Я никогда не был близок к этому человеку, а в Париже в тридцатых годах почти никогда с ним не встречался: уж слишком на противоположных и враждебных друг другу политических позициях мы находились. Однако в то время он мне не столько внушал «отвращение, злобу и страх», сколько сочувствие и жалость. Еще в Берлине Шкловский сказал о Ходасевиче, что у него вместо крови — муравьиный спирт. Горький, считавший его своим другом много лет, говорил, что в эмиграции Ходасевич из злости сделал профессию. Но тем, кто внимательно следил за писательской работой Ходасевича — критика, мемуариста и биографа, все ясней становились причины бессилия его поэтического слова и делалось все понятней, что злость не самоцель, а следствие той страшной трагедии, когда поэт чувствует, что он заплутался в пустыне, что слово больше ему не покорно и отказывается нагромождать новые ужасы.

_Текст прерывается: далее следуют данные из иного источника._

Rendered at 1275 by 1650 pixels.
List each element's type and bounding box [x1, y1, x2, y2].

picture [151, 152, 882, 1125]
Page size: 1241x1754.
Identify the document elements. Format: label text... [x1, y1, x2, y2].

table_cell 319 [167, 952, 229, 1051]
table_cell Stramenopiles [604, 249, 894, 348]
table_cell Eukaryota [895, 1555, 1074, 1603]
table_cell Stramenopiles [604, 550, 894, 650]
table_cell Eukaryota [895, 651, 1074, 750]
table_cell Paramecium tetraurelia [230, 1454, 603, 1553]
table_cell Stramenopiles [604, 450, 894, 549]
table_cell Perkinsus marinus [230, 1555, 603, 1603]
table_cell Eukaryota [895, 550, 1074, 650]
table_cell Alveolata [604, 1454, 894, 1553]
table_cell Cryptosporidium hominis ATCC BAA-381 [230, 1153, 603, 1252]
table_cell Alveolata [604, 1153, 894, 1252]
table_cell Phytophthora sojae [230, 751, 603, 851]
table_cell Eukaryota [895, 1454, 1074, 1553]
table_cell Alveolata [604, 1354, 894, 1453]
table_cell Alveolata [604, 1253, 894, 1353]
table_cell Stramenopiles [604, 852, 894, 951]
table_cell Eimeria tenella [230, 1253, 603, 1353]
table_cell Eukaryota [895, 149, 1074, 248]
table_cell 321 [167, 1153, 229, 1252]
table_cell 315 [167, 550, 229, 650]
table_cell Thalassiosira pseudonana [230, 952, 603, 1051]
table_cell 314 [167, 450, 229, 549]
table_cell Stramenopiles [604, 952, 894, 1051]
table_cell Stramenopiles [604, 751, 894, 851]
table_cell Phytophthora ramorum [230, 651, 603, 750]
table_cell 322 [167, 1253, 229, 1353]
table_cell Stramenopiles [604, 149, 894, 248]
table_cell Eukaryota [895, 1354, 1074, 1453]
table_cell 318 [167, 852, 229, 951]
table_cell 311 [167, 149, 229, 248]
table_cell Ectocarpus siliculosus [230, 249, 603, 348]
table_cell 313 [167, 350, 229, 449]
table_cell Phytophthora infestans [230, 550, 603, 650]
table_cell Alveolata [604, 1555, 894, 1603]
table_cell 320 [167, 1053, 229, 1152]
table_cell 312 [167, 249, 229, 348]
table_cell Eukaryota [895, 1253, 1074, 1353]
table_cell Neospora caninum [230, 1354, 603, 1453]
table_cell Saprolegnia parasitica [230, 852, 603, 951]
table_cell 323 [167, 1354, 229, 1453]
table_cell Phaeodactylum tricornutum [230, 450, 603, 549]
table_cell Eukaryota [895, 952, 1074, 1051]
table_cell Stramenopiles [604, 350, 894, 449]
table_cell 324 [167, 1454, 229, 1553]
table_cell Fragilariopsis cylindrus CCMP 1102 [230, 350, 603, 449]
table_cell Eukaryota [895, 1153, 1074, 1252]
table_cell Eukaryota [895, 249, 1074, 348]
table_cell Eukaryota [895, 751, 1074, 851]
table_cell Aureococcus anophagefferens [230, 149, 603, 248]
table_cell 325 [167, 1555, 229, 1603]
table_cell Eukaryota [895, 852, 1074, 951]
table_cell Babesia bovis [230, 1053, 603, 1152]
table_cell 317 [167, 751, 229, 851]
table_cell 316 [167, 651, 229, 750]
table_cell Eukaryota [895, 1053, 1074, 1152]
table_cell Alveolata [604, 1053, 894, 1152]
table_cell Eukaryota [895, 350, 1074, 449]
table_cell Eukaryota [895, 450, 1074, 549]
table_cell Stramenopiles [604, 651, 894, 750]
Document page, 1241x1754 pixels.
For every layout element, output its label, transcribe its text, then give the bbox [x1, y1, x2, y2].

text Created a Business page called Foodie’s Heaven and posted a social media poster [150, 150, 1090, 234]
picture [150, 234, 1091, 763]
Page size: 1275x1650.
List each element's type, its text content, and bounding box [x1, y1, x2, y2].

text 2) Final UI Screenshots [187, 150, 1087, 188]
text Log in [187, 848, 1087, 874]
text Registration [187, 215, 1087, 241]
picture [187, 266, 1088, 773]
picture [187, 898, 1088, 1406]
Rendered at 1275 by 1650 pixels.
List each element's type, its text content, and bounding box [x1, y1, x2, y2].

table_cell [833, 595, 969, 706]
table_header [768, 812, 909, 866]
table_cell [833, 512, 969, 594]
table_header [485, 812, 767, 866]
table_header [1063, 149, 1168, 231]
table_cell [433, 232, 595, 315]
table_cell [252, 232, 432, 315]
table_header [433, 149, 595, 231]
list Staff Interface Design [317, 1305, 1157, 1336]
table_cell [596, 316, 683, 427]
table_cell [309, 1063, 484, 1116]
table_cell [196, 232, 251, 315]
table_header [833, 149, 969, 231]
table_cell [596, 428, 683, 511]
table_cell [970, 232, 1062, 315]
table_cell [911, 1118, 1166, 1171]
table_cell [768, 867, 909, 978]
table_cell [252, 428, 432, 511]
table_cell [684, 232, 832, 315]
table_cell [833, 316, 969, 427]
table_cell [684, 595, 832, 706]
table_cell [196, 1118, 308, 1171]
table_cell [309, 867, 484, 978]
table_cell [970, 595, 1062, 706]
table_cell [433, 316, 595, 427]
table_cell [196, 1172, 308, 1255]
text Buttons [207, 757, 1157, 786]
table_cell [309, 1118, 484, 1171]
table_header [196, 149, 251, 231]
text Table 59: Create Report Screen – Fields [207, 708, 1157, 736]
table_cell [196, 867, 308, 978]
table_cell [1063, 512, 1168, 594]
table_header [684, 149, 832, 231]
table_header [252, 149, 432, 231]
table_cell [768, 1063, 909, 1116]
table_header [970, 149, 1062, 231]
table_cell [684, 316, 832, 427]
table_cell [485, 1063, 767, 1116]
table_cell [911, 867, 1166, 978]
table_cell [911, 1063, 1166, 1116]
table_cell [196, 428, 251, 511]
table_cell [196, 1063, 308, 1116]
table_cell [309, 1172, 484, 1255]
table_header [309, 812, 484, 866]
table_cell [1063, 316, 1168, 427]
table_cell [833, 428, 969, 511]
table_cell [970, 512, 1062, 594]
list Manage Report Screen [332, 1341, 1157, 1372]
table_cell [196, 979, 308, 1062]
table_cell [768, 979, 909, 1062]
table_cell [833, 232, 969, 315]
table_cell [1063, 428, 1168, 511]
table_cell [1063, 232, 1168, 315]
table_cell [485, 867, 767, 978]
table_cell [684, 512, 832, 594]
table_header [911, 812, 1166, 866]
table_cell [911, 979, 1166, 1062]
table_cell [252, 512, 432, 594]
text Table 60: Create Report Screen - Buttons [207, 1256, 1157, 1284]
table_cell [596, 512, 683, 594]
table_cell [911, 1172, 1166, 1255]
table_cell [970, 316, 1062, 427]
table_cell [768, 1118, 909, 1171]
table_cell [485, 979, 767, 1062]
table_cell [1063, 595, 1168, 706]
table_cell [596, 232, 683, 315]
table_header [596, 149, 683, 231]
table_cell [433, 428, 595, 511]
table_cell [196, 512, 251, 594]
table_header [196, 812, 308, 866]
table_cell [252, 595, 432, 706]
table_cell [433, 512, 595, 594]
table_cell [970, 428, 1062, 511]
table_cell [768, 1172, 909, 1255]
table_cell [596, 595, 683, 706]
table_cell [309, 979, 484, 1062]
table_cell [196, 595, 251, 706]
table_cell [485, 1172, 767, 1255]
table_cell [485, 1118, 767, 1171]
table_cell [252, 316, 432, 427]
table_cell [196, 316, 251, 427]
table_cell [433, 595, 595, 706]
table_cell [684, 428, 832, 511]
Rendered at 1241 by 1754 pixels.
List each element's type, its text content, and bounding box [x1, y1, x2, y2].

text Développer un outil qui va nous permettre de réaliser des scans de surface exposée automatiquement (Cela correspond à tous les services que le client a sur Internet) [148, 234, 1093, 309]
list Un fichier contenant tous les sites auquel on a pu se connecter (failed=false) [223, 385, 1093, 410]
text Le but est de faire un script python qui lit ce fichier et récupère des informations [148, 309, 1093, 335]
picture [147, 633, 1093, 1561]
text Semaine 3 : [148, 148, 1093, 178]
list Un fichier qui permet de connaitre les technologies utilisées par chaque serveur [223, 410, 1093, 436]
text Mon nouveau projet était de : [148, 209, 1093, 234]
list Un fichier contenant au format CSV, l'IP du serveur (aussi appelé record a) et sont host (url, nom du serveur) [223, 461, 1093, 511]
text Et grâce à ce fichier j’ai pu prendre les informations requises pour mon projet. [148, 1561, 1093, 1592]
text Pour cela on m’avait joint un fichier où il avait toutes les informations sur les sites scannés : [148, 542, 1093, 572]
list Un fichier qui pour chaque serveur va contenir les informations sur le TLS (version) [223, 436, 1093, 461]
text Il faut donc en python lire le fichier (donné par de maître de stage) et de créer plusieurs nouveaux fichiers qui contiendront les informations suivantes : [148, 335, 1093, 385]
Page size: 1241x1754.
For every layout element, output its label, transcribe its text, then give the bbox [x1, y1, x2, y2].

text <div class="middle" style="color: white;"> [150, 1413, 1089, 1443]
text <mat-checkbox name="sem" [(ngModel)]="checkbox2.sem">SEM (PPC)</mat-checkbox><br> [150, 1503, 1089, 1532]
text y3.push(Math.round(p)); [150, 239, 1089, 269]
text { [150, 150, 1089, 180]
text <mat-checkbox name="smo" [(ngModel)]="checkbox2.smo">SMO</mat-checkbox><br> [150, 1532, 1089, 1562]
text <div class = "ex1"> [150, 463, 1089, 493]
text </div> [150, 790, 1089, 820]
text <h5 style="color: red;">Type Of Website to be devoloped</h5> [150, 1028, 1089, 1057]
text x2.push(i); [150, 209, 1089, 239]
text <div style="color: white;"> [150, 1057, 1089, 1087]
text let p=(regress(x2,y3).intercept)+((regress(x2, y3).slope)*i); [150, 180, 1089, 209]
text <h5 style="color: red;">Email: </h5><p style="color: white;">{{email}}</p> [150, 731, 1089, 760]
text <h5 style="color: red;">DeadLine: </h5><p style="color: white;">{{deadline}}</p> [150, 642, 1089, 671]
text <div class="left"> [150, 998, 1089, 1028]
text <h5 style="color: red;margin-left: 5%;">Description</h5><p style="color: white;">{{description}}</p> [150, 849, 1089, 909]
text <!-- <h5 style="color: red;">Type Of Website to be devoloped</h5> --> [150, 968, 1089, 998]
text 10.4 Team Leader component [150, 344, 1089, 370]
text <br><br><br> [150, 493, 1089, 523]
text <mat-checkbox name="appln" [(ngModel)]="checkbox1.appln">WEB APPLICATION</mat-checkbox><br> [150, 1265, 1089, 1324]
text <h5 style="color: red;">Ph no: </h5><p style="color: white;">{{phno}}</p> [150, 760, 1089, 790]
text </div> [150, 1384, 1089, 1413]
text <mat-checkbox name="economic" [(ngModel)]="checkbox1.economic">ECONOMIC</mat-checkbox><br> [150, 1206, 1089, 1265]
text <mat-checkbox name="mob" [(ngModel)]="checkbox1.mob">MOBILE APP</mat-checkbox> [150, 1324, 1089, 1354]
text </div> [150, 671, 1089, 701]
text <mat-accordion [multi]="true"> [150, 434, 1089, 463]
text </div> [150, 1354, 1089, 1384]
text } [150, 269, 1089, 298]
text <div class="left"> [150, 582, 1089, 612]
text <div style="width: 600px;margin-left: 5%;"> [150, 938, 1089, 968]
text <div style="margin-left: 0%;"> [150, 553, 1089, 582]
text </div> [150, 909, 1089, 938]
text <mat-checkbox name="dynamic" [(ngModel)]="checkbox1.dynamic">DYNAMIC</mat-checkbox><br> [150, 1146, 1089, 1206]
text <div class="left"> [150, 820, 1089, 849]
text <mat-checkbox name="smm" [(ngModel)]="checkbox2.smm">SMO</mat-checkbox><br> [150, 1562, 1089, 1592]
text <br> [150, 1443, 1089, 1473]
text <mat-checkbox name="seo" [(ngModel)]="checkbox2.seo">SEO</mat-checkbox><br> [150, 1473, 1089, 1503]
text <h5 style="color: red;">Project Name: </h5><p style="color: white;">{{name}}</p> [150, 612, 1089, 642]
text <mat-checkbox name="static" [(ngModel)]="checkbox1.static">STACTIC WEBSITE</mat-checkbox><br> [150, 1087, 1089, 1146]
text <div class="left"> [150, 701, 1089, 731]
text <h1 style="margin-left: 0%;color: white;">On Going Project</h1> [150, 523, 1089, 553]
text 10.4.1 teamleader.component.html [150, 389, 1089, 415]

Ходасевич умер, когда ему было пятьдесят три года, и мы не знаем, какие стихи он написал бы в старости. Но все же можно сказать с уверенностью, что для того, чтобы он снова мог повторить про себя:
он должен был бы предварительно забыть свой страшный жизненный опыт и стать другим человеком, ибо поэт и человек неотделимы друг от друга.
18
Мое возвращение в жизнь было медленным. Я сознавал, что выплыл, но мне все время казалось: плыву из последних сил, еще два-три взмаха руками — и все будет кончено, — но проходили дни, и я по-прежнему держался на воде. Пустить корни на чужой земле так же трудно, как сосне вырасти в солончаковой степи. С одной стороны, была удача — я жил в «русском Берлине», еще не вполне ставшем эмигрантским. Шкловский сказал как-то об этом периоде, когда эмиграция еще не приняла окончательной формы: «Мы не беженцы, мы выбеженцы», подчеркивая этим ощущение растерянности, владевшее всеми оказавшимися за границей — и теми, кто уже мечтал о возвращении в Россию, и теми, кто ждал проблематического падения большевиков. Но с другой стороны — это был негостеприимный Берлин. Прохожие — и это не раз случалось со мной, — услышав русскою речь, оборачивались и яростно кричали:
— В Германии извольте говорить по-немецки.
Я прожил в Париже в десять раз больше, чем в Берлине, и видел волну ксенофобии, обрушившуюся на Францию в середине тридцатых годов, но никогда никто не требовал от меня, чтобы я говорил на улице по-французски.
Немцы проиграли войну, были нищи и озлобленны, но, немецкий милитаризм не был уничтожен, — достаточно было увидеть восторженные глаза прохожих, когда мимо проходил немецкий офицер в запрещенной законом Веймарской республики императорской военной форме. Похожее на громоотвод острие черно-серебряной каски, возвышавшееся над толпой, оставалось символом победы: в поражении был виноват зараженный большевизмом тыл, но никак не лучшая в мире немецкая армия. «Дейчланд юбер аллее» — «Германия превыше всего» — звучало еще агрессивнее, чем во времена Вильгельма II.